## About this task
An exact reproduction of all entries is expected.

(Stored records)
★ ★ ★

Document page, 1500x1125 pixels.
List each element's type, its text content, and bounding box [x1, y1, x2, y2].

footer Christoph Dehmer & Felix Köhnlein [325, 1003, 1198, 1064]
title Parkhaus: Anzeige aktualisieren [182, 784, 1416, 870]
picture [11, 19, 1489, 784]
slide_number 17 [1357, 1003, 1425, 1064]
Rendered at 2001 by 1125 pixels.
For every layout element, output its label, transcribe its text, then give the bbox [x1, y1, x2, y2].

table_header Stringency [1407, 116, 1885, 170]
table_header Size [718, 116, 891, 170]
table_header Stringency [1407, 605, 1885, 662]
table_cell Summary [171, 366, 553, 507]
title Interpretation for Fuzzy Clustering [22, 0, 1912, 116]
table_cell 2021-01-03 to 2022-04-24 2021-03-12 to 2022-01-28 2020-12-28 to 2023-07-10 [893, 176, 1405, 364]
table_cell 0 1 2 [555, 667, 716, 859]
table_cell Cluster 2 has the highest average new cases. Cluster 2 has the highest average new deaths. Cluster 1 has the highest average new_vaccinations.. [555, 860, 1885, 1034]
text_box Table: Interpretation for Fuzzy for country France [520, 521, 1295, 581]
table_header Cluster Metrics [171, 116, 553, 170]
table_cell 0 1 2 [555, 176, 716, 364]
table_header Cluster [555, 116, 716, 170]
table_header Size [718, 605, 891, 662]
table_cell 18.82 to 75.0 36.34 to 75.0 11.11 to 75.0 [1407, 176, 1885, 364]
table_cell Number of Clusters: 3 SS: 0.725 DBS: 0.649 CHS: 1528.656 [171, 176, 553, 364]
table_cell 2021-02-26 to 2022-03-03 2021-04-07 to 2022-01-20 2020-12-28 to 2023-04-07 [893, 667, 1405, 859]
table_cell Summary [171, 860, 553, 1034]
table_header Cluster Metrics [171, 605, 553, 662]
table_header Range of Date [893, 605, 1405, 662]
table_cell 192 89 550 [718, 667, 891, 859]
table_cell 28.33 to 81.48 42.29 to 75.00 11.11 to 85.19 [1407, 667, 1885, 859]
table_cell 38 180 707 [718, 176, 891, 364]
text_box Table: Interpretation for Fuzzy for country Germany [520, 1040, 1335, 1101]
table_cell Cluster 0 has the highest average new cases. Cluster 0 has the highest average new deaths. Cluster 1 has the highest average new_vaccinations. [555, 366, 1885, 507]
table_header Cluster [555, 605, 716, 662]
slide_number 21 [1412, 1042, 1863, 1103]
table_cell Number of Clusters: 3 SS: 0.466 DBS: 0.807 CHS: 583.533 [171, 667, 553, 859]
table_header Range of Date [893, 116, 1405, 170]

★ ★ ★

## Output
Document page, 1500x1125 pixels.
List each element's type, its text content, and bounding box [x1, y1, x2, y2].

footer Christoph Dehmer & Felix Köhnlein [325, 1003, 1198, 1064]
title Parkhaus: Anzeige aktualisieren [182, 784, 1416, 870]
picture [11, 19, 1489, 784]
slide_number 17 [1357, 1003, 1425, 1064]
Rendered at 2001 by 1125 pixels.
For every layout element, output its label, transcribe its text, then give the bbox [x1, y1, x2, y2].

table_header Stringency [1407, 116, 1885, 170]
table_header Size [718, 116, 891, 170]
table_header Stringency [1407, 605, 1885, 662]
table_cell Summary [171, 366, 553, 507]
title Interpretation for Fuzzy Clustering [22, 0, 1912, 116]
table_cell 2021-01-03 to 2022-04-24 2021-03-12 to 2022-01-28 2020-12-28 to 2023-07-10 [893, 176, 1405, 364]
table_cell 0 1 2 [555, 667, 716, 859]
table_cell Cluster 2 has the highest average new cases. Cluster 2 has the highest average new deaths. Cluster 1 has the highest average new_vaccinations.. [555, 860, 1885, 1034]
text_box Table: Interpretation for Fuzzy for country France [520, 521, 1295, 581]
table_header Cluster Metrics [171, 116, 553, 170]
table_cell 0 1 2 [555, 176, 716, 364]
table_header Cluster [555, 116, 716, 170]
table_header Size [718, 605, 891, 662]
table_cell 18.82 to 75.0 36.34 to 75.0 11.11 to 75.0 [1407, 176, 1885, 364]
table_cell Number of Clusters: 3 SS: 0.725 DBS: 0.649 CHS: 1528.656 [171, 176, 553, 364]
table_cell 2021-02-26 to 2022-03-03 2021-04-07 to 2022-01-20 2020-12-28 to 2023-04-07 [893, 667, 1405, 859]
table_cell Summary [171, 860, 553, 1034]
table_header Cluster Metrics [171, 605, 553, 662]
table_header Range of Date [893, 605, 1405, 662]
table_cell 192 89 550 [718, 667, 891, 859]
table_cell 28.33 to 81.48 42.29 to 75.00 11.11 to 85.19 [1407, 667, 1885, 859]
table_cell 38 180 707 [718, 176, 891, 364]
text_box Table: Interpretation for Fuzzy for country Germany [520, 1040, 1335, 1101]
table_cell Cluster 0 has the highest average new cases. Cluster 0 has the highest average new deaths. Cluster 1 has the highest average new_vaccinations. [555, 366, 1885, 507]
table_header Cluster [555, 605, 716, 662]
slide_number 21 [1412, 1042, 1863, 1103]
table_cell Number of Clusters: 3 SS: 0.466 DBS: 0.807 CHS: 583.533 [171, 667, 553, 859]
table_header Range of Date [893, 116, 1405, 170]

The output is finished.